Measurements of airborne CH₂O and hydrocarbons over North America and model results were used to evaluate CH₂O production from its precursors. Source attribution results from a photochemical box model indicate 95% of the CH₂O arose in various proportions from a mixture of methane, isoprene, methyl hydroperoxide, methanol, and a peroxyacetyl group. Methane on average contributed 32% at altitudes below 2 km to CH₂O production, 43% in 2-6 km, and 52% in 6-12 km. It was the predominant CH ₂O source in 1-12 km. Isoprene served as a major source of CH₂ O (range 0-72%, average 17%) over the southeastern U.S. region within 0-1-km layer. Methyl hydroperoxide was one of the predominant contributors over the ocean and averaged from 6 to 33% in all layers. Production from the peroxyacetyl group and methanol were 7-17% and 10-14% on average in the layers in 0-12 km, respectively.

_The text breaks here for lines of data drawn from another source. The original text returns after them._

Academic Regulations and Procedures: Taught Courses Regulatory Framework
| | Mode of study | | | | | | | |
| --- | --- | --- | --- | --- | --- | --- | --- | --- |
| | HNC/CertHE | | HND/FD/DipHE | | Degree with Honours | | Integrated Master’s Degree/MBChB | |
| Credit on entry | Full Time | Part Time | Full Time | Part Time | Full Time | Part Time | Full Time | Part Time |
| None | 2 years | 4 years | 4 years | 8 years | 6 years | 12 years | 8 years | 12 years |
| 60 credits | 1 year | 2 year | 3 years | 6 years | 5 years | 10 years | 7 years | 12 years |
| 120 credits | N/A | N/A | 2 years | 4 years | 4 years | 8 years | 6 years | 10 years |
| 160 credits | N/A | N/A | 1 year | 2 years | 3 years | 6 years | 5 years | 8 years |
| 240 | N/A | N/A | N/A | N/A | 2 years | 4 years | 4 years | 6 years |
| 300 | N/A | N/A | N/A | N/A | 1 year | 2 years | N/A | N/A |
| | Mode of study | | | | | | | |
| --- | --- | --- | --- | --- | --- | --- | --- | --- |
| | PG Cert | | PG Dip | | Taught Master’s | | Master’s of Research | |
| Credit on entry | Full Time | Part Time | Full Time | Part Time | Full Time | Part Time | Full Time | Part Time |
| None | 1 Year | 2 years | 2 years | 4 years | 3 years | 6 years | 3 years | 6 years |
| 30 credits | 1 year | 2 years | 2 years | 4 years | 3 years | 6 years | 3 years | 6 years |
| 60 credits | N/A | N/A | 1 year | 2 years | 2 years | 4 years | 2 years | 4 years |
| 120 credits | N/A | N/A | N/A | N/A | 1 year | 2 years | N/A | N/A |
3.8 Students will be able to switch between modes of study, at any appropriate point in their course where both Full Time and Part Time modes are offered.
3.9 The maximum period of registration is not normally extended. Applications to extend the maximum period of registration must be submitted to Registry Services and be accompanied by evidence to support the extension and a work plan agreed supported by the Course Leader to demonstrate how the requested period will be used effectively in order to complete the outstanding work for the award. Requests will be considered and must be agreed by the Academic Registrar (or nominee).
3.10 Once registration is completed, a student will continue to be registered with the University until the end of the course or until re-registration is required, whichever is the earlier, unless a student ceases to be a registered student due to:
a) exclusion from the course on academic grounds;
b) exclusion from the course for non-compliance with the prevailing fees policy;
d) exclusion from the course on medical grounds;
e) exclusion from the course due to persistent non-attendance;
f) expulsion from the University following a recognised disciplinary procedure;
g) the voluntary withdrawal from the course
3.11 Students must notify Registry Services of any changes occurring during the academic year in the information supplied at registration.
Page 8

A compound specific radiocarbon analysis technique was developed for atmospheric CH₂O to examine its biogenic and anthropogenic carbon fraction. The method used filter collection, a preparative capillary gas chromatography isolation technique, and AMS detection. Ambient samples were collected on the roof of the CACS building at the Bay Campus of the University of RI, Narragansett, RI. The ¹⁴CH₂O data, 48-hour back trajectories, and VOC observations from the RI Department of Environmental Management were used to assess the relative contributions of biogenic and fossil precursors to CH₂O. The results show a large fraction of fossil/industrial carbon in collected CH₂O samples and imply the precursors of CH ₂O were dominated by fossil/industrial sources even during summer when biogenic sources are expected at their highest. It is suggested that pollutants from upwind coastal cities carried by the southwest sea breeze strongly influenced the site during our limited summer sample collection.